もちろんかの国では検閲とか盗聴は盛んに行われています。政権にとって不都合なジャーナリストを排除するようなことは、ロシアも中国もずっとやってきましたが、もはや日本はそれを批判できない。むろんアメリカだってそういうことはやってきましたが、その一方でスノーデンみたいな内部告発者や彼をサポートするジャーナリストが確実に存在します。情報を占有しようとする国家に対して、蜂の一刺し的な抵抗を試みる気骨のあるジャーナリストが奮起しないと、報道の自由は守れないわけですね。我々の報道の自由が脅かされている、と被害者面をしているばかりではなく、安易に政府の広報をやらされているジャーナリスト自身にも、やっぱり大きな責任があると思います。

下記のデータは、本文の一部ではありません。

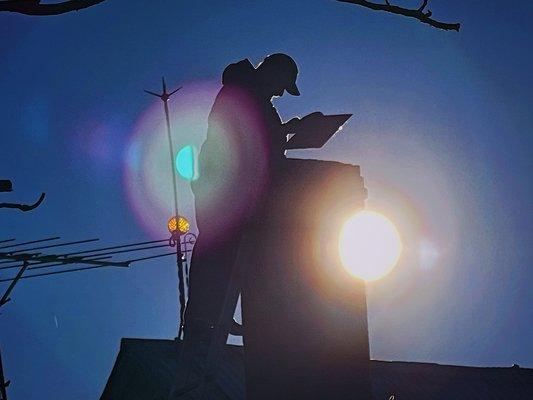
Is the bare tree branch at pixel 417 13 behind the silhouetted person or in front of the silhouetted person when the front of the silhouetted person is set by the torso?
in front

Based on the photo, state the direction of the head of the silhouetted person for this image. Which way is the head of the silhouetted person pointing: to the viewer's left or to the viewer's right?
to the viewer's right

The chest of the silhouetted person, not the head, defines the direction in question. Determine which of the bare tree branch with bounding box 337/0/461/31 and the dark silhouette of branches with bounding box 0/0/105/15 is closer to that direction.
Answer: the bare tree branch

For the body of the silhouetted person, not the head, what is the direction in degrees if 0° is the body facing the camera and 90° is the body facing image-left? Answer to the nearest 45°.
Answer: approximately 270°

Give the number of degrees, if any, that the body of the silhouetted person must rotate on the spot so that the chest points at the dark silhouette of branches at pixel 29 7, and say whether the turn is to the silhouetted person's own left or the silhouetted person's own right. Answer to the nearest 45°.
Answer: approximately 135° to the silhouetted person's own right

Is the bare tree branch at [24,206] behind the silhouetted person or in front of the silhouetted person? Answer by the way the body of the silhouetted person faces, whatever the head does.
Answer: behind
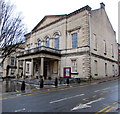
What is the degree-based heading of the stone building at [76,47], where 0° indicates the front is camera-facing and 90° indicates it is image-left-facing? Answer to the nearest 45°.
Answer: approximately 45°
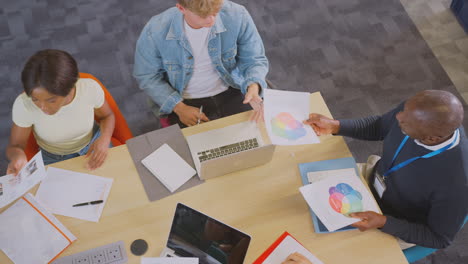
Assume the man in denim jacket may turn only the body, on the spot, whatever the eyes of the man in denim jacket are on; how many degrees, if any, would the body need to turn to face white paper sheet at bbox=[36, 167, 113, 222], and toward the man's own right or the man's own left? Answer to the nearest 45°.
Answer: approximately 45° to the man's own right

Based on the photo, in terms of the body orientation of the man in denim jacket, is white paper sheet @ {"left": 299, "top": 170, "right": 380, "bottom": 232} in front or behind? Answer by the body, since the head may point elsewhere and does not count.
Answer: in front

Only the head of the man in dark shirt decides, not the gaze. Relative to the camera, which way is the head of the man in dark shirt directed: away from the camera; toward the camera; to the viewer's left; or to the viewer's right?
to the viewer's left

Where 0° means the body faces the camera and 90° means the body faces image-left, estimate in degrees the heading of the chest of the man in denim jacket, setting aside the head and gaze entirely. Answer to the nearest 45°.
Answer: approximately 0°

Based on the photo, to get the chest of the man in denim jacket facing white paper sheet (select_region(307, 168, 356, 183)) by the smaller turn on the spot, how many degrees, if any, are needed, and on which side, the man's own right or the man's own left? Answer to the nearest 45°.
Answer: approximately 45° to the man's own left

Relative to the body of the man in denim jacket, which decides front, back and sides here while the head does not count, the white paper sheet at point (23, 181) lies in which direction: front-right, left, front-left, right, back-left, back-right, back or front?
front-right

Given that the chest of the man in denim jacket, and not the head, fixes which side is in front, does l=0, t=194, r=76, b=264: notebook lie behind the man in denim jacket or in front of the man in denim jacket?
in front
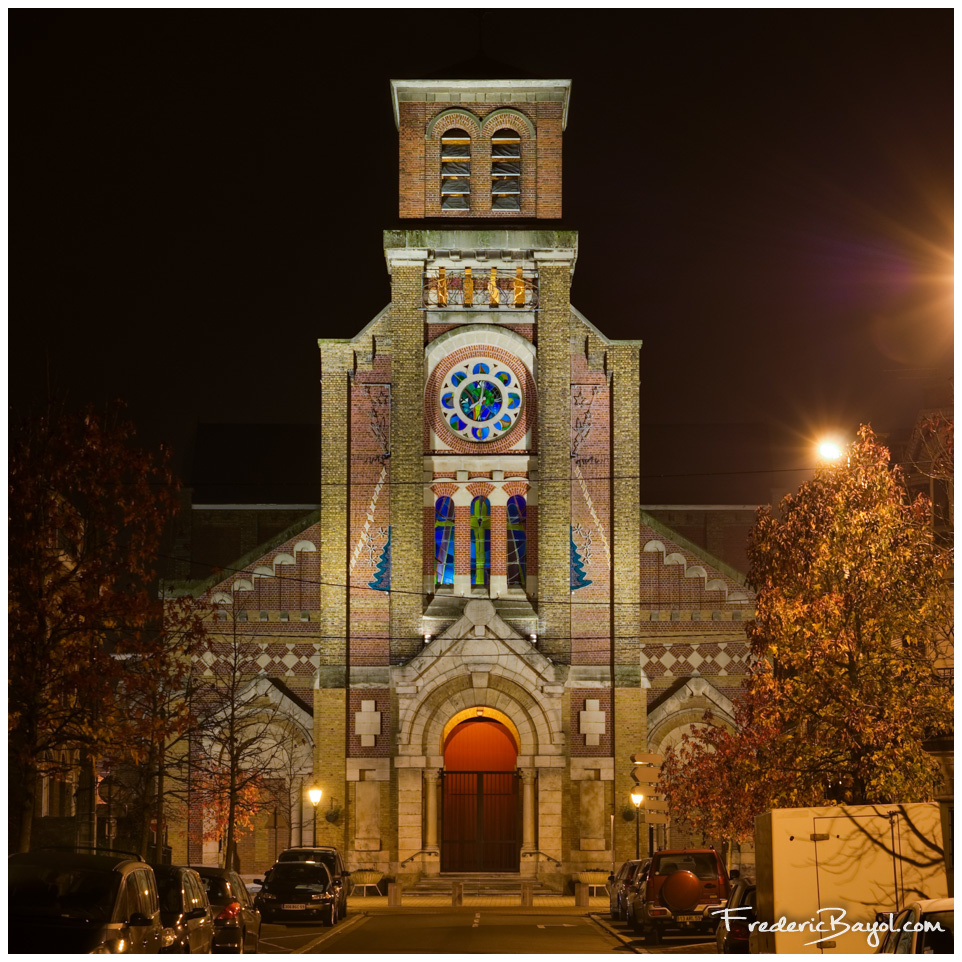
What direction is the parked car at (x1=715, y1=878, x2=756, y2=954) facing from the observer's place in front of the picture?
facing away from the viewer and to the right of the viewer

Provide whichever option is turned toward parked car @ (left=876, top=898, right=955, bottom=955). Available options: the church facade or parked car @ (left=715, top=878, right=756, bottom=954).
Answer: the church facade

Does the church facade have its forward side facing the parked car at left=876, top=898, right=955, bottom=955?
yes

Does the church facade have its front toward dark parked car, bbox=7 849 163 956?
yes

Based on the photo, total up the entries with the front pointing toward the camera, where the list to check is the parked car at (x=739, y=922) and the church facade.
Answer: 1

────「ジャーナリズムとは、報じられたくない事を報じることだ。それ以外は広報にすぎない」というジョージ・オーウェルの言葉を思い出す。
ジャーナリズムと言ってもやっぱり会社組織の形で行動するわけで、トップが政権寄りになっていれば、下もそれに従わなければならない的な雰囲気ですね。いわば人事による脅しもそこに背景にはあるので。そこで果敢に政権が報じられたくない事実を公表することを躊躇ってしまうという構造的な問題もここにあると思いますけど。
────そもそも真っ当なジャーナリストを目指そうという人間は、たぶん大手のテレビ局に入ろうとか新聞社に入ろうとは考えない。特にいまの時代、転職もままならない。クビになったらもうアウト。
そういった意味でも、いまのマスコミ業界で、人事のほうばっかり気にして出世しようと思っているやつに、ロクな人間はいない。